By DAVID MARTIN
Editor 

District enrollment is steady

 

September 13, 2017



The state of Sweetwater County School District No. 2 was discussed in a far-reaching presentation Tuesday night.

Superintendent Donna Little-Kaumo said enrollment trends throughout the district have remained stable during the past several years. As of Tuesday, the total number of students enrolled was 2,611, making the district the 10th largest in the state.

Of that group, Little-Kaumo said 17.5 percent are on an individual education plan, 2.2 percent are homeless, 3.2 percent have limited proficiency in English, 13.3 percent are involved in the Title 1 program, 7.2 percent are identified as gifted and 27.9 percent are eligible for free or reduced lunches.

With the homeless statistic, Little-Kaumo said those students don’t fit the traditional definition of living on the street.

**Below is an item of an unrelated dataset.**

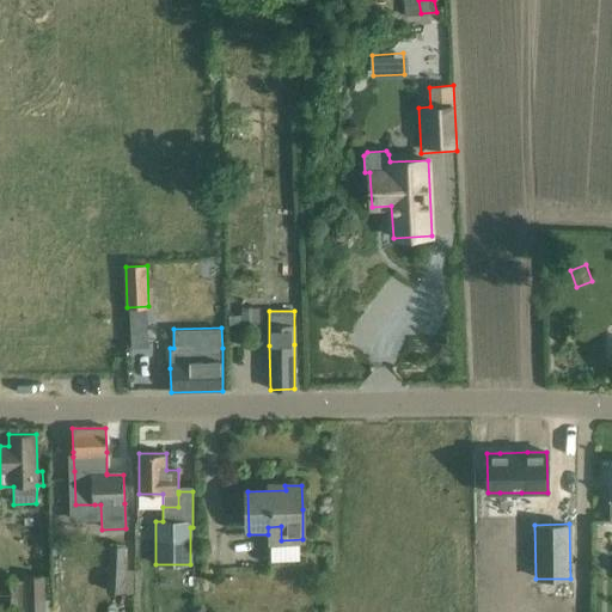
[(110,545),(109,592),(124,592),(126,545),(110,545)]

Instead, Little-Kaumo said those students are typically in situations where they or their parents are living with relatives or are in situations where they don’t have a permanent home.


With special education, Little-Kaumo said parents in surrounding states are starting to look at Wyoming’s programs and are attracted to the 100 percent funding provided for special education, which means districts are seeing higher numbers of students qualifying for special education programs.

One area the district has shrunk is in the number of certified teachers it employs.

Little-Kaumo said the district has 230 teachers working, down from 248 during the 2016-2017 school year and 260 the previous school year.

Little-Kaumo said the district has closed positions and used internal moves to reduce headcount and avoid layoffs.

As a result, the average years of experience within the district has hovered between 13.94 years during the 2013-2014 year and 13.91 last year, with a dip to 13.47 years during the 2015-2016 year. Little-Kaumo said the jump last year correlated to a larger nationwide teacher shortage. Little-Kaumo said some younger teachers end up leaving the profession after an average of five years. However, another problem facing Wyoming specifically is increasing wages found in states neighboring Wyoming. She said larger communities and more services attract younger teachers and suggests the district investigate ways of retaining teachers they already have.